START MATERIAL PROVIDED
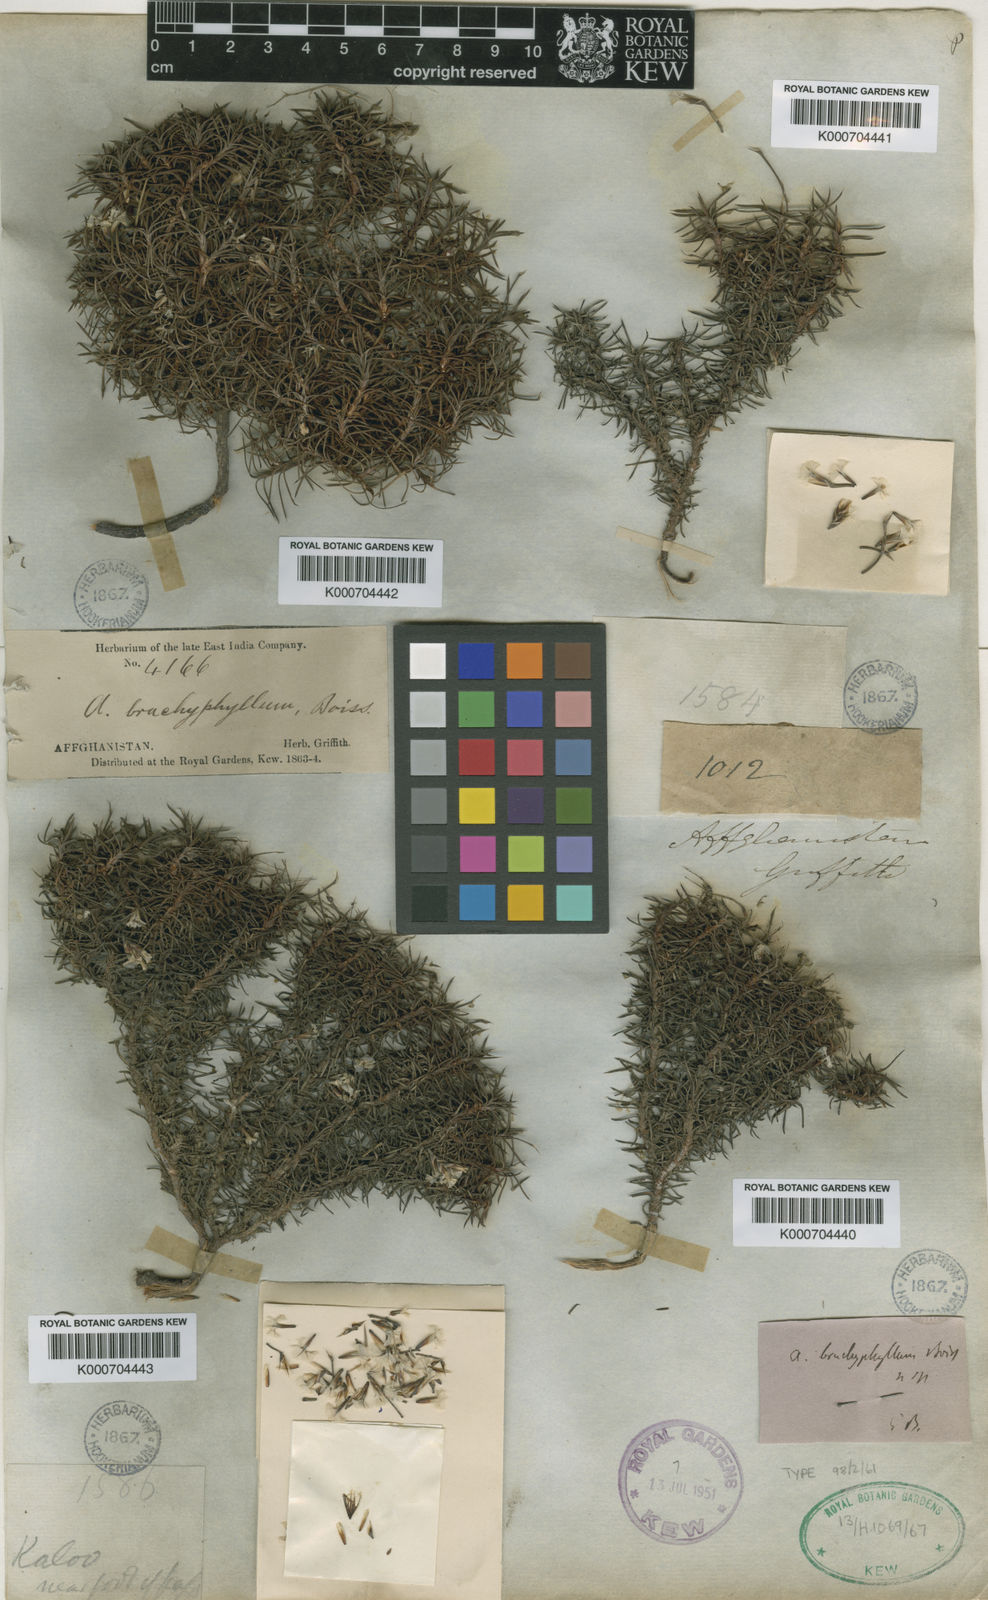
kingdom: Plantae
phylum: Tracheophyta
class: Magnoliopsida
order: Caryophyllales
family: Plumbaginaceae
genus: Acantholimon
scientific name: Acantholimon brachyphyllum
END MATERIAL PROVIDED
- [YOUR GOAL]
Rewrite the listing with "scientific name" replaced by "species name" and everything else unchanged. Leave out the pictures.

- [EXERCISE ANSWER]
kingdom: Plantae
phylum: Tracheophyta
class: Magnoliopsida
order: Caryophyllales
family: Plumbaginaceae
genus: Acantholimon
species name: Acantholimon brachyphyllum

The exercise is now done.